Y a-t-il d’autres éléments qui entrent en ligne de compte ?
Oui. Il y a aussi la capacité de l’Union européenne à assurer financièrement l’arrivée de l’Ukraine. Il ne faut pas oublier que c’est un pays dont le PIB par habitant est 3 à 4 fois inférieur à celui de la Roumanie. L’Union européenne qui vient de traverser la crise du Covid-19 a-t-elle suffisamment les moyens de s’endetter pour faire face à ce choc, d’autant plus que les taux d’intérêt sont en train d’augmenter, donc l’argent n’est plus aussi bon marché. L’adhésion de l’Ukraine maintenant coûtera plus cher que si on l’avait fait, il y a un an. Il y a aussi la question de l’allocation des fonds de cohésion et du budget de la Politique agricole commune (Pac). Par ailleurs, il faudra aussi une place au Conseil européen et gérer l’arrivée d’une cinquantaine de députés ukrainiens au Parlement européen.
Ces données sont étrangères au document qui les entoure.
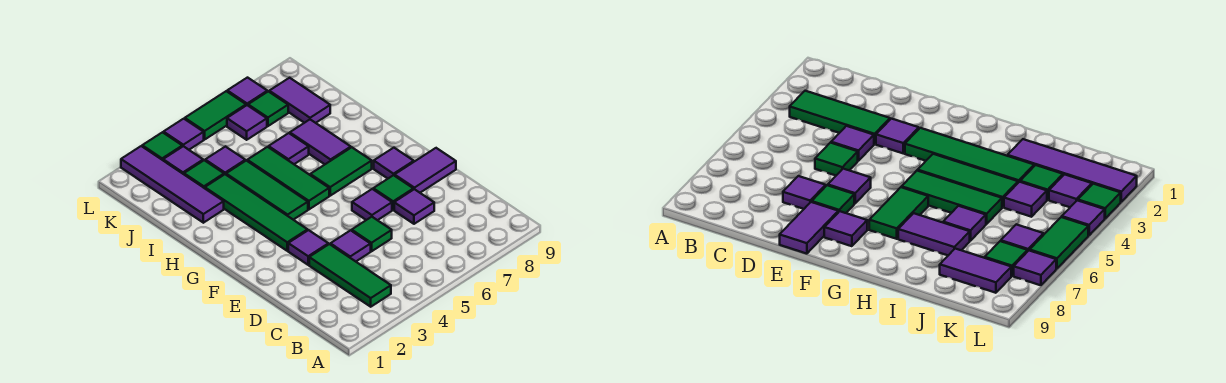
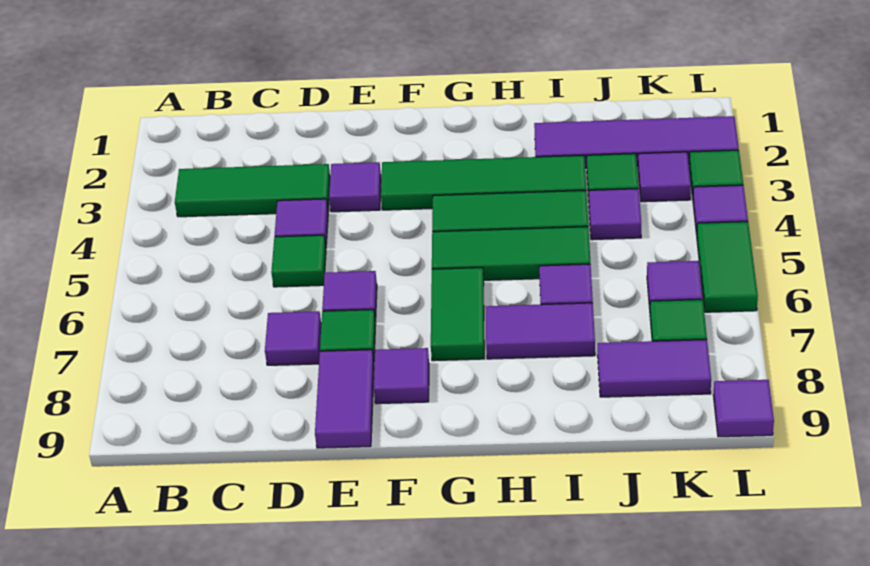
purple 1x1 tile [227,78,267,105] -> purple 1x1 tile moved to [713,380,774,437]

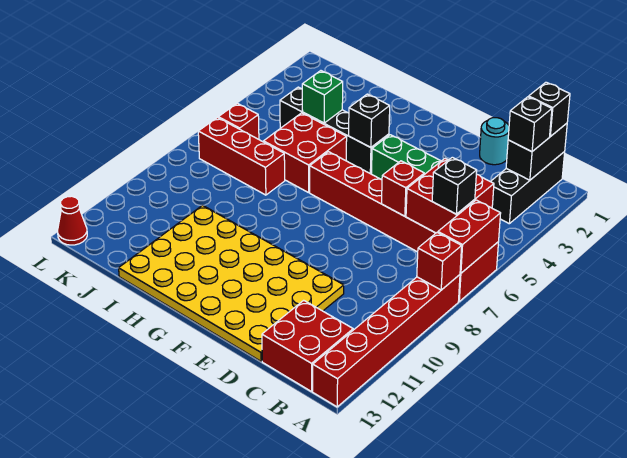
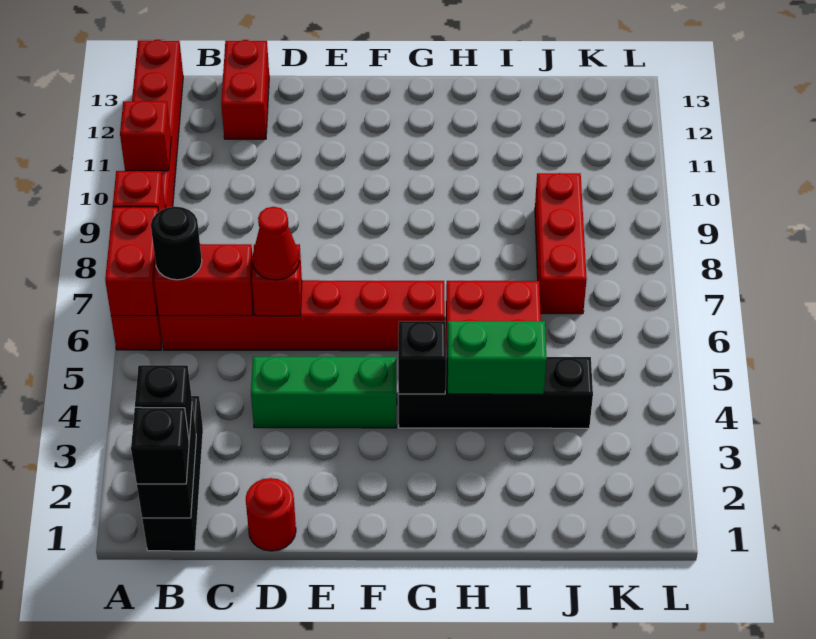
red 2x2 brick [406,159,494,233] -> red 1x2 brick [154,244,253,316]
black 1x1 brick [432,157,477,214] -> black 1x1 round brick [151,206,202,280]
red 2x2 brick [262,300,353,392] -> red 1x2 brick [221,40,269,139]
cyan 1x1 round brick [480,118,509,165] -> red 1x1 round brick [246,478,296,551]
yellow 4x6 plate [119,205,344,361] -> none
green 1x1 brick [302,71,343,123] -> green 1x2 brick [447,321,546,394]
red 1x3 brick [198,117,285,195] -> red 1x3 brick turned to [535,173,587,314]
red 1x1 brick [218,103,259,139] -> red 1x1 brick moved to [120,101,171,171]
red 1x1 cone [58,196,87,245] -> red 1x1 cone moved to [252,207,299,280]

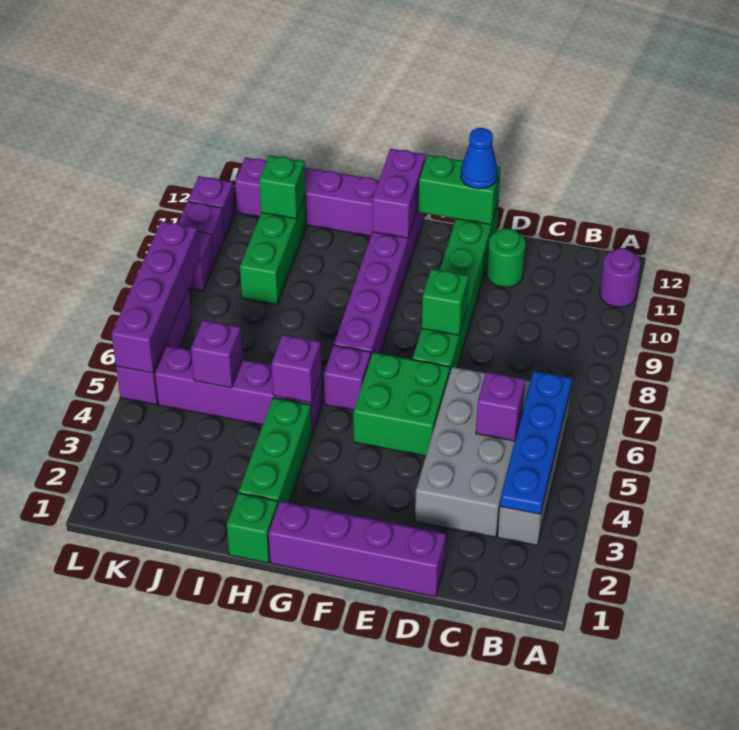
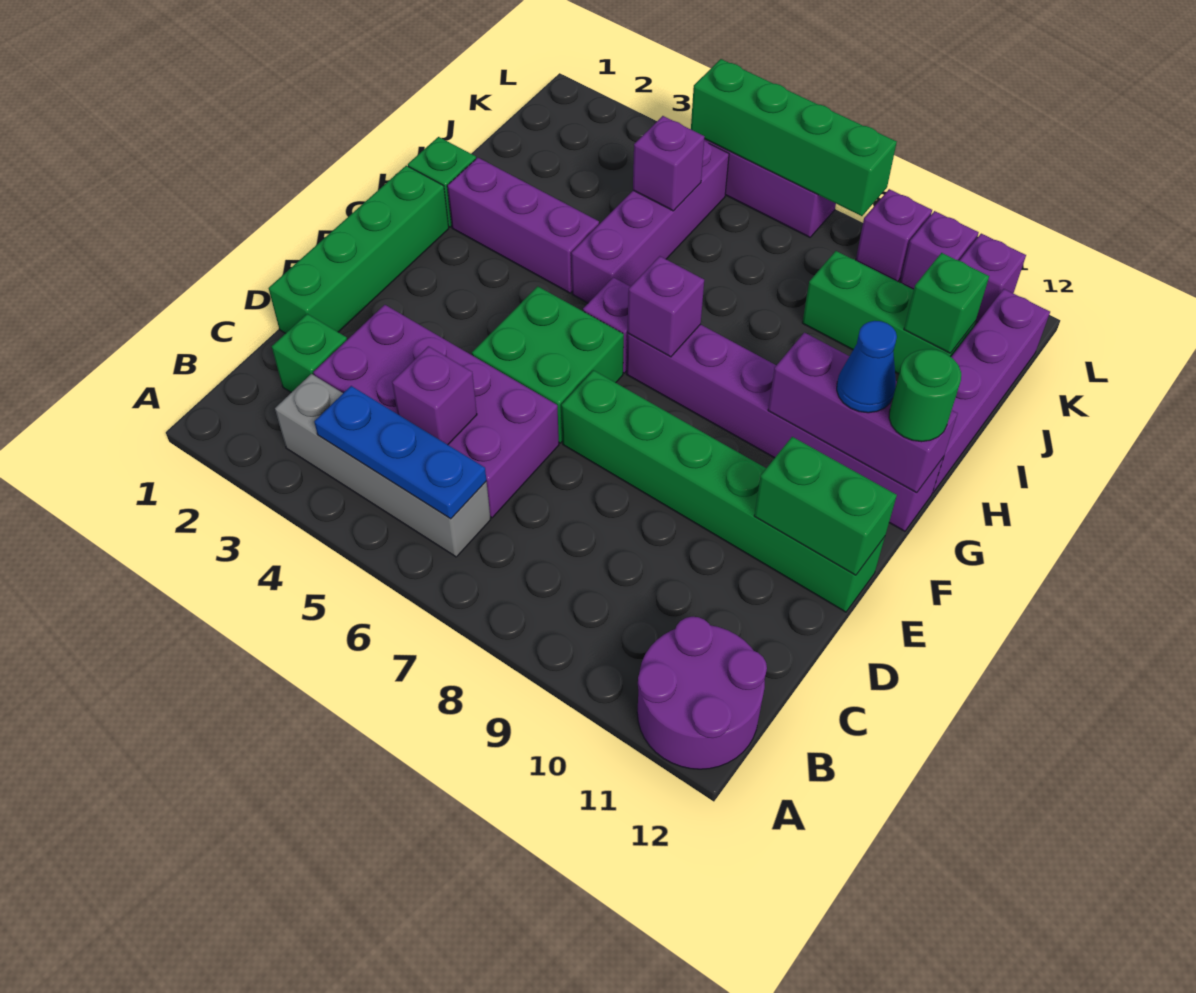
purple 1x1 round brick [600,248,640,307] -> purple 2x2 round brick [637,617,767,769]
blue 1x4 plate [500,371,572,514] -> blue 1x3 plate [314,386,486,519]
grey 2x4 brick [415,367,530,537] -> purple 2x4 brick [313,305,559,518]
purple 1x4 brick [269,501,446,597] -> green 1x4 brick [269,166,449,333]
green 1x1 round brick [487,229,525,287] -> green 1x1 round brick moved to [889,349,961,442]
green 1x1 brick [422,269,469,335] -> green 1x1 brick moved to [272,314,347,392]
green 1x2 brick [418,155,501,225] -> green 1x2 brick turned to [754,437,897,575]
blue 1x1 cone [461,128,498,189] -> blue 1x1 cone moved to [837,321,897,413]
purple 1x2 brick [372,149,426,238] -> purple 1x3 brick [768,333,958,493]
green 1x3 brick [239,398,312,504] -> purple 1x3 brick [447,158,599,293]
purple 1x1 brick [272,335,321,403] -> purple 1x1 brick moved to [628,256,704,357]
purple 1x4 brick [112,221,200,373] -> green 1x4 brick [691,59,897,216]

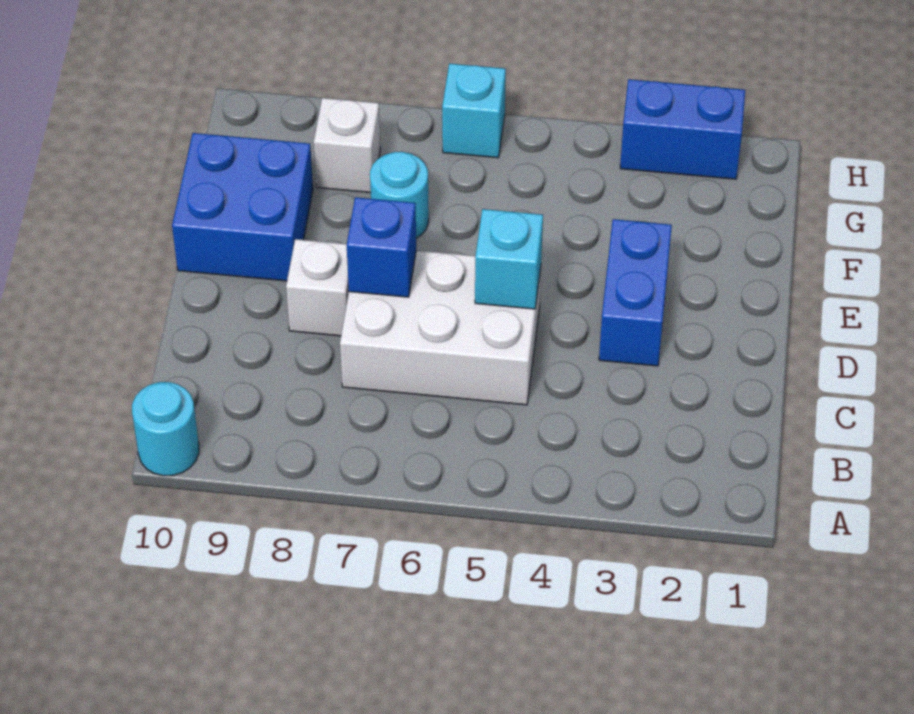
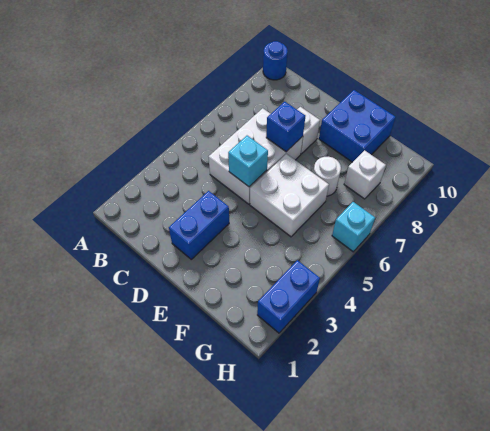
cyan 1x1 round brick [132,382,199,476] -> blue 1x1 round brick [263,41,288,80]
blue 1x2 brick [599,219,672,366] -> blue 1x2 brick turned to [169,191,229,259]
none -> white 2x2 brick [250,154,329,237]
cyan 1x1 round brick [370,152,429,238] -> white 1x1 round brick [313,157,341,196]

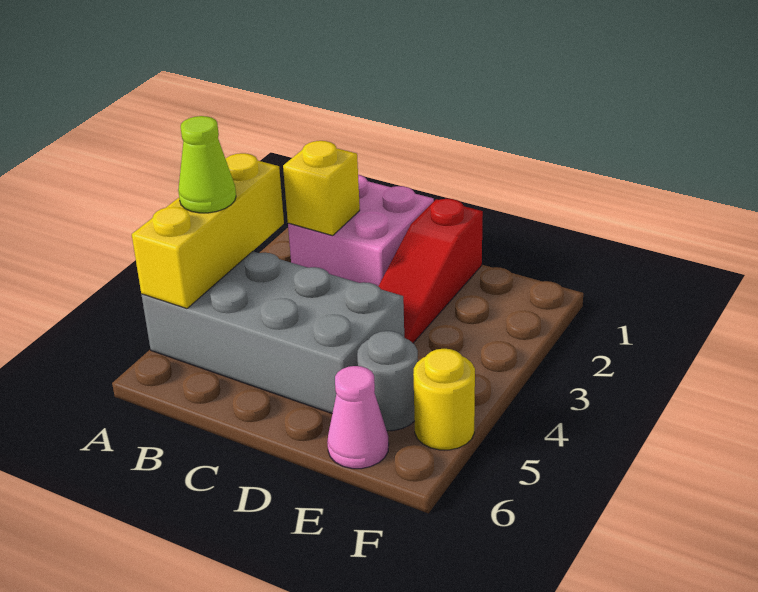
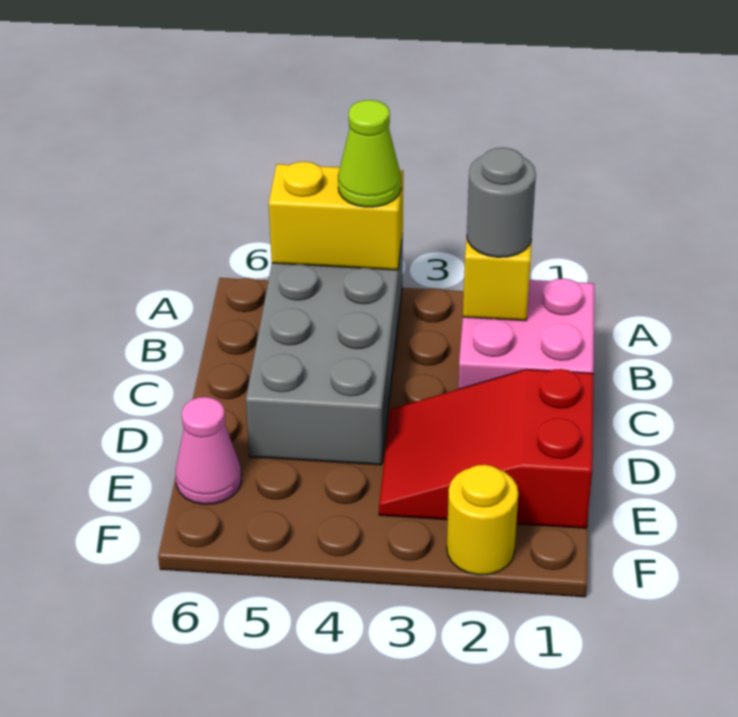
yellow 1x3 brick [132,153,284,309] -> yellow 1x2 brick [269,162,403,270]
red 1x3 slope [378,199,483,343] -> red 2x3 slope [379,369,593,528]
grey 1x1 round brick [357,331,418,431] -> grey 1x1 round brick moved to [467,148,536,257]
yellow 1x1 round brick [413,349,475,450] -> yellow 1x1 round brick moved to [447,465,518,575]

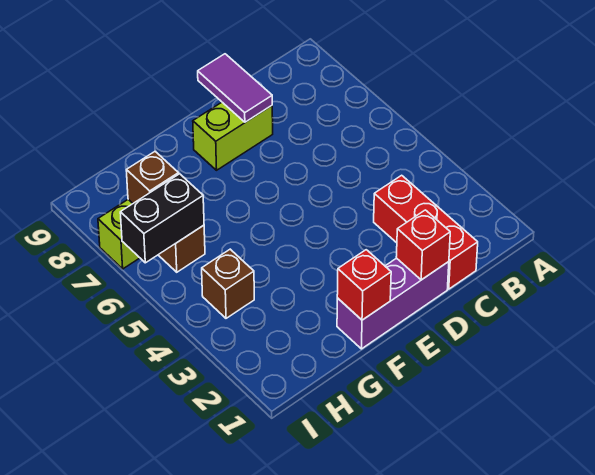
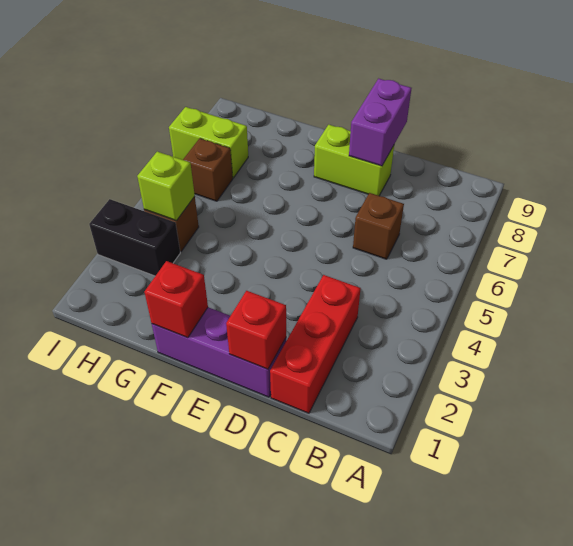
purple 1x2 tile [198,54,272,122] -> purple 1x2 brick [349,79,411,166]
none -> lime 1x1 brick [137,152,195,221]
black 1x2 brick [120,174,204,263] -> black 1x2 brick moved to [89,199,180,276]
brown 1x1 brick [126,152,179,203] -> brown 1x1 brick moved to [353,193,404,259]

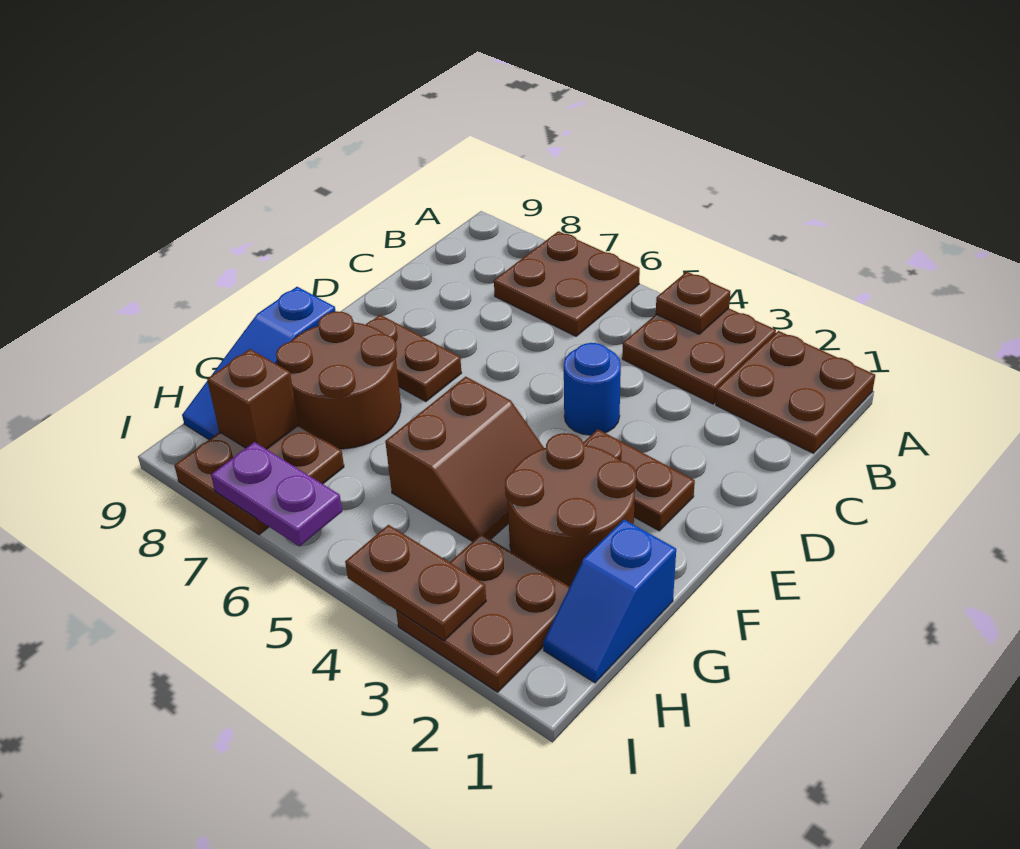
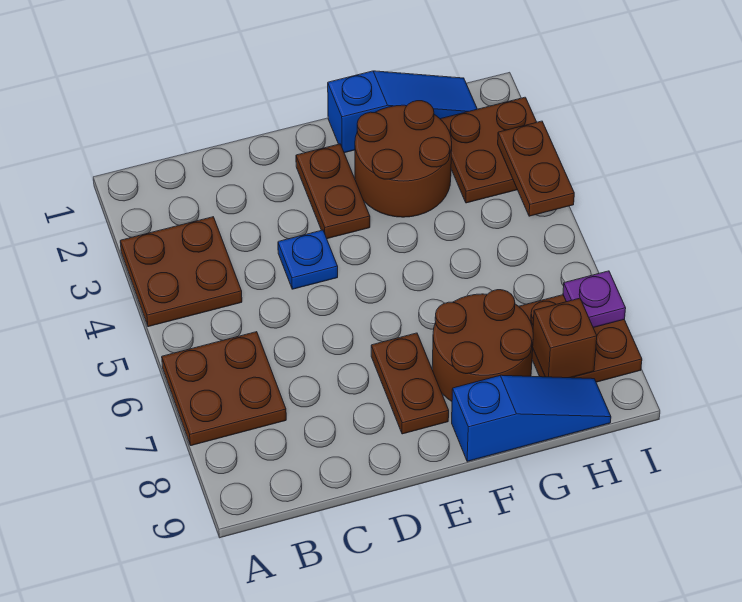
brown 2x2 plate [716,331,875,453] -> none
brown 1x1 plate [656,272,730,334] -> none
blue 1x1 round brick [564,343,621,435] -> blue 1x1 plate [278,230,338,289]
brown 2x2 slope [385,377,544,542] -> none
blue 1x2 slope [543,520,676,683] -> blue 1x3 slope [328,71,477,153]
purple 1x2 plate [211,442,342,546] -> purple 1x1 plate [563,271,626,328]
L’adhésion de l’Ukraine maintenant coûtera plus cher que si on l’avait fait, il y a un an.
Quid de la Communauté politique européenne (CPE) ?
Tout est une question de point de vue. Pour les Européens, c’est un moyen d’accepter l’Ukraine dans la famille européenne sans se précipiter et en limitant le choc d’une adhésion rapide. On aurait pu leur proposer de faire partie de l’Espace économique européen (EEE) comme la Norvège, l’Islande, la Suisse ou encore le Liechtenstein dont le but est la promotion des relations commerciales et économiques entre les 27 Etats membres de l’Union et ces pays. C’est un comprOmis. Mais ce n’est pas ce que veulent les Ukrainiens. On verra ce que donnera la réunion du Conseil européen des 30 et 31 mai prochains.